### What you will do
In the entries below, find the line containing "инятия управленческих решений." and the line containing "сстановительная". Copy those two lines and everything between them exactly, and only that.

### Input
►

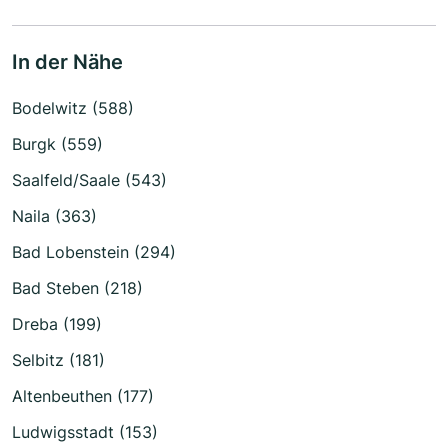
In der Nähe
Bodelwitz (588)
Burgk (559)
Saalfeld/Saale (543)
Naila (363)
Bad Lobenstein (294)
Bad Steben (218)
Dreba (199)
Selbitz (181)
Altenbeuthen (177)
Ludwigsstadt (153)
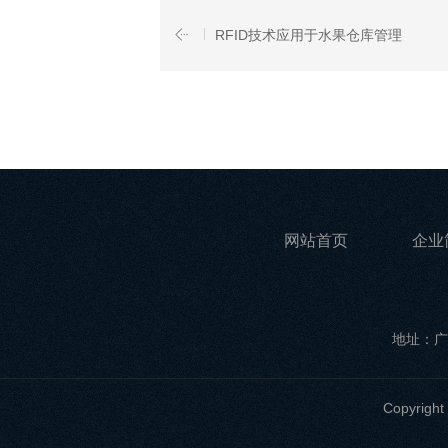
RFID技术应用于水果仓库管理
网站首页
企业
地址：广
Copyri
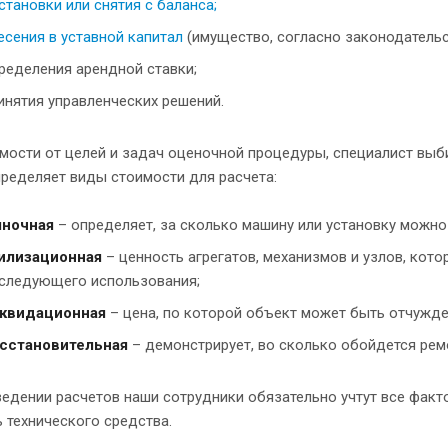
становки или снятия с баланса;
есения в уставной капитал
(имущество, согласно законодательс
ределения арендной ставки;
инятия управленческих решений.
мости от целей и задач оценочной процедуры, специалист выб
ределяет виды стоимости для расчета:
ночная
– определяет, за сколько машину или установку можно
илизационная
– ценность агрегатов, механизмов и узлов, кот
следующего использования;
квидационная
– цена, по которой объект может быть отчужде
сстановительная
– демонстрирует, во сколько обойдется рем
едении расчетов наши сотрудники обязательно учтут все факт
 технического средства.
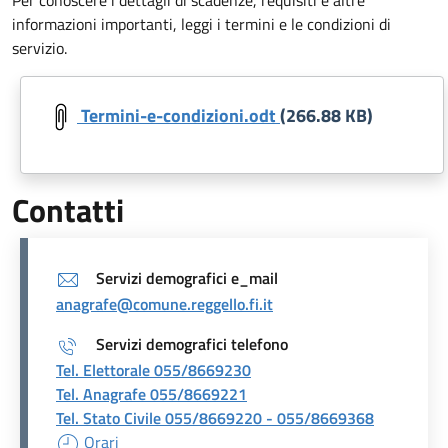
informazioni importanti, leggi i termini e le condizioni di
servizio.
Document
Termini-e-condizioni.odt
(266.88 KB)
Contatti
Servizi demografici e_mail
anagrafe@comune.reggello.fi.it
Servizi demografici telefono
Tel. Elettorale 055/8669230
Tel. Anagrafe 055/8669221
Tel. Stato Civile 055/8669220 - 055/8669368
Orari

◄
►

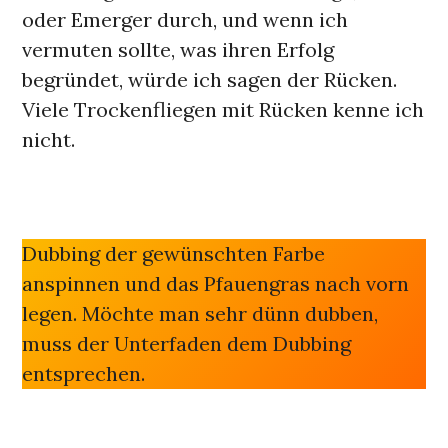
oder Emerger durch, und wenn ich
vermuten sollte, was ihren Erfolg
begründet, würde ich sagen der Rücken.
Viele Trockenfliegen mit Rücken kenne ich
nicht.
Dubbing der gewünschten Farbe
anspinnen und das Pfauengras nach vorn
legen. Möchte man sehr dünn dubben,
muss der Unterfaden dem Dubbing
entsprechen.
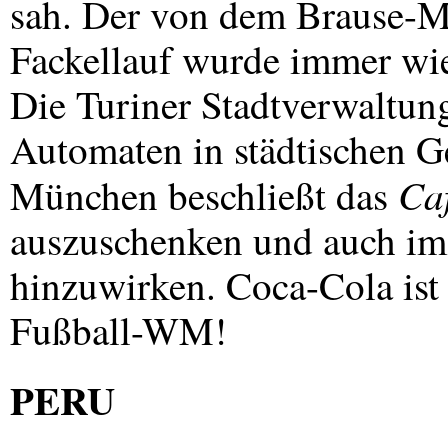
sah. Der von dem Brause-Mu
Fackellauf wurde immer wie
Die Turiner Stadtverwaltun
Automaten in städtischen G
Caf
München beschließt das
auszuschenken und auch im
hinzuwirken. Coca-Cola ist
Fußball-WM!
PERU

◄
►

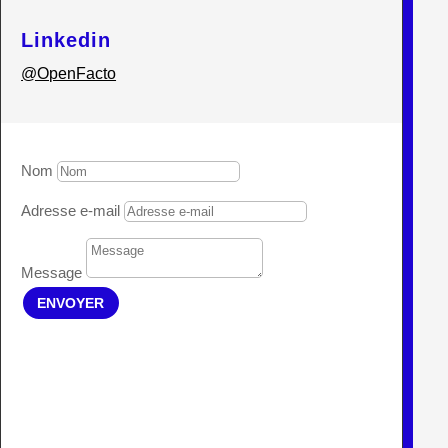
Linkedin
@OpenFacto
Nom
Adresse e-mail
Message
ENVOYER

◄

### Written answer
инятия управленческих решений.
мости от целей и задач оценочной процедуры, специалист выб
ределяет виды стоимости для расчета:
ночная
– определяет, за сколько машину или установку можно
илизационная
– ценность агрегатов, механизмов и узлов, кот
следующего использования;
квидационная
– цена, по которой объект может быть отчужде
сстановительная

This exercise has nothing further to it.